Despite becoming an overnight success when it launched, ChatGPT is still struggling to stand out in some areas, particularly coding support, new research claims.
Positioned as an ideal solution to programming problems, some developers have been using a variety of generative AI tools, such as GitHub's Copilot, to speed up workflow and free up more time to focus on productive work.

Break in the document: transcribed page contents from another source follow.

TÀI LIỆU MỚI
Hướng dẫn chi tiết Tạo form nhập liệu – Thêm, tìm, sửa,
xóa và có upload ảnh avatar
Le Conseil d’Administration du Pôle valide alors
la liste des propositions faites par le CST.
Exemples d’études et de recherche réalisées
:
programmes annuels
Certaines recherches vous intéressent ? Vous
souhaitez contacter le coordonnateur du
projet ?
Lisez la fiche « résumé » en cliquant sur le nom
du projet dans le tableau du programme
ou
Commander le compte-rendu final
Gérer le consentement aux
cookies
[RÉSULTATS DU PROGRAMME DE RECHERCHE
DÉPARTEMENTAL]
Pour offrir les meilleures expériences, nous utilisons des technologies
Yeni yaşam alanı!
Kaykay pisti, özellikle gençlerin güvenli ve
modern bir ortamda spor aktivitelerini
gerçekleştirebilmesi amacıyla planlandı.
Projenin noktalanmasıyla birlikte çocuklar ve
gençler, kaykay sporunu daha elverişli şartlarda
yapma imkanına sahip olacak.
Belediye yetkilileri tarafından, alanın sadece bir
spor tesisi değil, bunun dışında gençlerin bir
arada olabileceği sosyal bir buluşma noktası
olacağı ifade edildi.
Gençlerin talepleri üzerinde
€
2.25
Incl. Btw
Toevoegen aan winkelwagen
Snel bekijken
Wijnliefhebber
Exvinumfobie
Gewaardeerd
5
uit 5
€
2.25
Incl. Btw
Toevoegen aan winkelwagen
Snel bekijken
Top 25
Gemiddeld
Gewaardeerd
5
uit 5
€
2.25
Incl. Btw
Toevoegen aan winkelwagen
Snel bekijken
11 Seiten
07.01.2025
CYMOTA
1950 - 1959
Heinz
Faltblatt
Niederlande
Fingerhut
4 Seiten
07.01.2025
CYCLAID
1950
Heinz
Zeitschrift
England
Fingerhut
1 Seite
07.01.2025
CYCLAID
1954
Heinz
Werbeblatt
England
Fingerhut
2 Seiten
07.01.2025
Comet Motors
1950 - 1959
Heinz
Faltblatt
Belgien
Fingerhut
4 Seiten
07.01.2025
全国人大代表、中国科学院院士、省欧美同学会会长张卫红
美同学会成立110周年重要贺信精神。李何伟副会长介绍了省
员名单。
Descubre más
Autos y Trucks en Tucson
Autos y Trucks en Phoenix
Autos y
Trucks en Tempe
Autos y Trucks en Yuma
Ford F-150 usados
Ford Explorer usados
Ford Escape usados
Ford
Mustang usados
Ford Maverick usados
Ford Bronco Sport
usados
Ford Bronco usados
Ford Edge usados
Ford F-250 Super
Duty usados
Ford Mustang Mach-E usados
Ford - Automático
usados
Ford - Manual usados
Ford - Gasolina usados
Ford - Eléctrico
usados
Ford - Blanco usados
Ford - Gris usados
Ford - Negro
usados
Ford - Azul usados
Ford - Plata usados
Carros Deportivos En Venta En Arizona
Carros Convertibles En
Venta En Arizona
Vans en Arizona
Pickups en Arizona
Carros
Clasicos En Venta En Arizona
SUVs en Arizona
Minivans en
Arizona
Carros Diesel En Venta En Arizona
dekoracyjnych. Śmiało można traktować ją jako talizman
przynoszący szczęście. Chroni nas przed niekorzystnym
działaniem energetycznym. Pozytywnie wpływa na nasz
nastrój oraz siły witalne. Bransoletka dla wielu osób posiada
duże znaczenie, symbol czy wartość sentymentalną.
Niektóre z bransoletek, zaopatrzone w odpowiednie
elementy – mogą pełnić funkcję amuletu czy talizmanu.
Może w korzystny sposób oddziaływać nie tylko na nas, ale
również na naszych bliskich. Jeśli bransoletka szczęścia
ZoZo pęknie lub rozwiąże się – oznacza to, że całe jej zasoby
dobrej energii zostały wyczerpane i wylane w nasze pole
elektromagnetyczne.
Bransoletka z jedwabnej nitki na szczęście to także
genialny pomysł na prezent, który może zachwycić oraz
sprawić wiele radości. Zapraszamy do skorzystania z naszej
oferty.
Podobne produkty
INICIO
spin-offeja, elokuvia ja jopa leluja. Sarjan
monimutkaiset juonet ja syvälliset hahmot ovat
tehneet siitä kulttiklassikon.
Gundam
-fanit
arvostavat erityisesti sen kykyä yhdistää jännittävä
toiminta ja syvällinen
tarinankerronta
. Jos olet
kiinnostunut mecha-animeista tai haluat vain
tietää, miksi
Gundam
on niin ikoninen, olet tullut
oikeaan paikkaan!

However, a new study by researchers at Purdue University found that more than half (52%) of the answers ChatGPT produced are incorrect.
ChatGPT helps with coding
The researchers analyzed 517 Stack Overflow questions and compared ChatGPT answers to human answers, and found that AI errors were widespread. In total, more than half (54%) were conceptual misunderstandings, around one in three (36%) were factual inaccuracies, a similar number (28%) were logical errors in the code, and 12% were terminological errors.
In the article, ChatGPT was also criticized for producing unnecessarily long and complex responses that contain more detail than necessary, leading to potential confusion and distractions. However, in the ultra-small-scale survey of 12 programmers, a third preferred ChatGPT's articulate, textbook-like answers, highlighting how easily coders can be fooled.
The implications of these findings are quite significant, because errors in coding can ultimately lead to larger problems that affect multiple departments or organizations.
The writers summarize: “Since ChatGPT produces a large number of incorrect answers, our results emphasize the need for caution and awareness regarding the use of ChatGPT answers in programming tasks.”
In addition to exercising caution, the researchers also call for more research to identify and mitigate such errors, as well as greater transparency and communication around potential inaccuracies.